As to your dice musings, my answer is no, it makes no difference (assuming the dice are fair). Rolling a d100 for a single event 1:100 versus rolling 2x d10 for a double event 1:100, does not make either one more or less likely than 1 in 100 chances.

(BTW, 20x d5 would not represent a 1:100 chance; individual odds multiply to compute the combined odds, so this would produce 95 trillion outcomes. You'd want to use 2x coin flips and 2x d5 to generate 1 in 100.)
 

dbrad000

Alchemist
The event is over, so I present ‘A Tale of Two Elvenar Cities.’ As the title indicates, I have two active cities. My main city, on Arendyll, is at the end of the tech tree (until the new chapter comes out of Beta) and my secondary city, on Felyndral, has completed Chapter 9. For the purposes of this discussion, I will call the city on Arendyll ‘Big City,’ and I will call the city on Felyndral ‘Little City.’

I finished all quests in both cities. Both cities had a fed Ashen Phoenix. On the event board, I used the same strategy in both cities: I only kept and fulfilled requests that provided a 20% chance of getting Lucky Draws. It was obvious from the start that Lucky Draws made a huge difference in advancement during the event. Even when the Lucky Draws did not give event currency, they still provided high level pieces that kept the request fulfillment flowing. I completed a couple of requests at the very beginning of the event outside of my primary strategy just to get a feel for the event mechanics, but the expenditure was minimal. For this event, I wanted the set buildings for Big City; I did not care one way or the other if I finished the set in Little City. Additionally, although I know the set buildings could be optimized without getting the last building of the set, I wanted all of the buildings in Big City so the set would fit into a nice, rectangular package.

Applicable differences between the two cities: I purchased a Stash Outpost for Big City, email rewards went to Big City, and near the end of the event, I used diamonds to purchase extra event currency in Big City to ensure I finished the set. No purchases were made for Little City at any point during the event.

In Little City, it was the best of times. The event pieces from the cups were often high level, the requests often favored the event pieces I already had on the board, and I got Lucky Draw after Lucky Draw. I got the portrait with almost ten days to go in the event, and I was only a hair’s breadth out of Gold when the event ended. All in a city where I did not care whether I finished the set.
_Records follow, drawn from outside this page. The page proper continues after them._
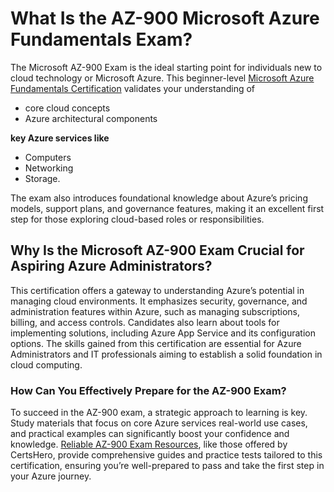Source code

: # What Is the AZ-900 Microsoft Azure Fundamentals Exam?  

The Microsoft AZ-900 Exam is the ideal starting point for individuals new to cloud technology or Microsoft Azure. This beginner-level <a href="https://www.certshero.com/microsoft/az-900">Microsoft Azure Fundamentals Certification</a> validates your understanding of 

* core cloud concepts
* Azure architectural components

**key Azure services like** 
* Computers
* Networking
* Storage. 

The exam also introduces foundational knowledge about Azure’s pricing models, support plans, and governance features, making it an excellent first step for those exploring cloud-based roles or responsibilities.  

## Why Is the Microsoft AZ-900 Exam Crucial for Aspiring Azure Administrators?  

This certification offers a gateway to understanding Azure’s potential in managing cloud environments. It emphasizes security, governance, and administration features within Azure, such as managing subscriptions, billing, and access controls. Candidates also learn about tools for implementing solutions, including Azure App Service and its configuration options. The skills gained from this certification are essential for Azure Administrators and IT professionals aiming to establish a solid foundation in cloud computing.  

### How Can You Effectively Prepare for the AZ-900 Exam?  

To succeed in the AZ-900 exam, a strategic approach to learning is key. Study materials that focus on core Azure services real-world use cases, and practical examples can significantly boost your confidence and knowledge. <a href="https://www.certshero.com/microsoft">Reliable AZ-900 Exam Resources</a>, like those offered by CertsHero, provide comprehensive guides and practice tests tailored to this certification, ensuring you’re well-prepared to pass and take the first step in your Azure journey.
Meanwhile, in Big City, it was the worst of times. My luck was completely different. I had to consistently build high level pieces from the lowest level pieces, the requests almost always wanted pieces I simply did not have at the time, and the Lucky Draws were few and far between. It actually became a running joke that I would go long stretches in Big City without getting a Lucky Draw while Lucky Draws were simply falling out the sky in Little City. There were many days after reaching the one quest per day milestone that I could not finish a single request with the currency provided from the daily quest combined with the daily login reward. Despite all of the expenditures listed above for Big City (email, Stash Outpost, and diamonds), Big City and Little City finished with approximately the same progress at the end of the event, with a completed set, the portrait unlocked, and League ranking solidly in Silver.

Therein lies my frustration: my opinion is that this event had too many layers of randomly determined outcomes (which, for the purpose of this discussion, I will call ‘RNG’). Each request was random, the type and level of event pieces necessary to fulfill the requests was random, the level of event pieces pulled from the cups was random, the availability of the overpowered Lucky Draws was random, and the reward gained from each Lucky Draw was random. RNG on top of RNG on top of RNG ad nauseum.
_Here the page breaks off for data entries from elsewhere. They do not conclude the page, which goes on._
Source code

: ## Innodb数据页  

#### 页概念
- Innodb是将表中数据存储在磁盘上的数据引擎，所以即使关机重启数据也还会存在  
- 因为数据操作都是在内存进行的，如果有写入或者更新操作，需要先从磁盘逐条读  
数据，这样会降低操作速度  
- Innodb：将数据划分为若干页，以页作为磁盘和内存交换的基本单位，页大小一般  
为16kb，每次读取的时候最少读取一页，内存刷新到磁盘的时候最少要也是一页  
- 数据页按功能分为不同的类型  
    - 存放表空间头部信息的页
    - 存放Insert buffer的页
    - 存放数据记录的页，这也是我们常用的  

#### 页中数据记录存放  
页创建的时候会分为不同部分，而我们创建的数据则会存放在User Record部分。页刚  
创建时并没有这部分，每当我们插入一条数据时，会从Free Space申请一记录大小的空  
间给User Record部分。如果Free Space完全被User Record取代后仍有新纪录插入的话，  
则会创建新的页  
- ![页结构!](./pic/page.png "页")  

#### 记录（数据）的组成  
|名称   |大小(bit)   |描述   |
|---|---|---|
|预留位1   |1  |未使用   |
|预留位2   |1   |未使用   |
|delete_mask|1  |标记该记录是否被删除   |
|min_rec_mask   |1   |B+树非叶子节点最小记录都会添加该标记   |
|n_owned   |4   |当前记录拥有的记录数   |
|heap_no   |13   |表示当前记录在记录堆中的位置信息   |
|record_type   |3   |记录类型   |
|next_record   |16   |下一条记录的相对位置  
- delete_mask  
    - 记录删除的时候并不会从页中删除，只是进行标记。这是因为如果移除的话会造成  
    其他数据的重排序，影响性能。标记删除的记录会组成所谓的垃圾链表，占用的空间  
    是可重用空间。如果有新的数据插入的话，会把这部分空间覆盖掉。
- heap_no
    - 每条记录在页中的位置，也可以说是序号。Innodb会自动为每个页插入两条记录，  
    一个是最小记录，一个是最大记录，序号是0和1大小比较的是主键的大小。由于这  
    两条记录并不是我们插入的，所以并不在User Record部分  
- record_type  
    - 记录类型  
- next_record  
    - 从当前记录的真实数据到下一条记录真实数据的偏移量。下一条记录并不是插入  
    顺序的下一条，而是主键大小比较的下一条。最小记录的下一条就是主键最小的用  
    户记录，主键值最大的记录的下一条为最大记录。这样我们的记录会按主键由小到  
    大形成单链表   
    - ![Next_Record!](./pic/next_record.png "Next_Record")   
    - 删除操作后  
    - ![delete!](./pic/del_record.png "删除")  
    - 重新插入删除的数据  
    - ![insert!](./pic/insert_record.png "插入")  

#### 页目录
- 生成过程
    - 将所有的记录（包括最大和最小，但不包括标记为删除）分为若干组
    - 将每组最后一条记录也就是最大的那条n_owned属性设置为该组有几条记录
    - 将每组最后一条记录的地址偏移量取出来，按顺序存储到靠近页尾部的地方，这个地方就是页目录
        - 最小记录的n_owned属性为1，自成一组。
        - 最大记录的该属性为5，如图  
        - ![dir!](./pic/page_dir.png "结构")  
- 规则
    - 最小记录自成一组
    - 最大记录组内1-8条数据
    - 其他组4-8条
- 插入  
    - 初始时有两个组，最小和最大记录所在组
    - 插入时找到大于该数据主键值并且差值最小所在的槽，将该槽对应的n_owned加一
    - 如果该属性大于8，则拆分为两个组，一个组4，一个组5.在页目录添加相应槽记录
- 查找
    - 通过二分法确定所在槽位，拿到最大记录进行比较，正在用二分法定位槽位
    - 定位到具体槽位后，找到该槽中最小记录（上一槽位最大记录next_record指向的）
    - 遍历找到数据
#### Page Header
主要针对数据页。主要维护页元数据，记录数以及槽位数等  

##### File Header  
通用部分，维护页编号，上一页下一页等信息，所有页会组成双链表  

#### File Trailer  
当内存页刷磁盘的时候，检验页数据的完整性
What could have been done to alleviate the RNG? Here are some ideas, in no particular order:

1) Have the cups provide only low-level pieces (say levels 1 to 3) but provide much more event currency from the quests and daily login reward. This way, we would have at least been better able to judge approximately how many clicks it would take to get the pieces we needed, and days where we only had one quest per day would not have felt so devoid of activity.

and/or 2) Normalize the requests. In other words, have the distinct requesters always ask for the same event pieces at the same level (or at least closely similar). By doing so, we would at least know what we were hoping to get if we cycled the requests, and we could work toward the pieces without waiting to see what random request they would come up with next.

and/or 3) Make Lucky Draws less game changing. Lucky Draws were, without question, the main point of delineation between success and failure in this event. The event currency and high-level pieces provided by the Lucky Draws made so much difference that almost nothing else mattered. I would have preferred to have more event currency from quests and daily logins and less reliance on a strictly random element hidden under other random elements.

So there you have it. ‘A Tale of Two Elvenar Cities.’ I hope the read did not exhaust you. As for me, after writing all of that, it is a far, far better rest that I go to than I have ever known.
 

Herodite

Forum mod extraordinaire
Elvenar Team
@dbrad000 Thank you for that marvellous piece of feedback! It is really appreciated and always fed back!!!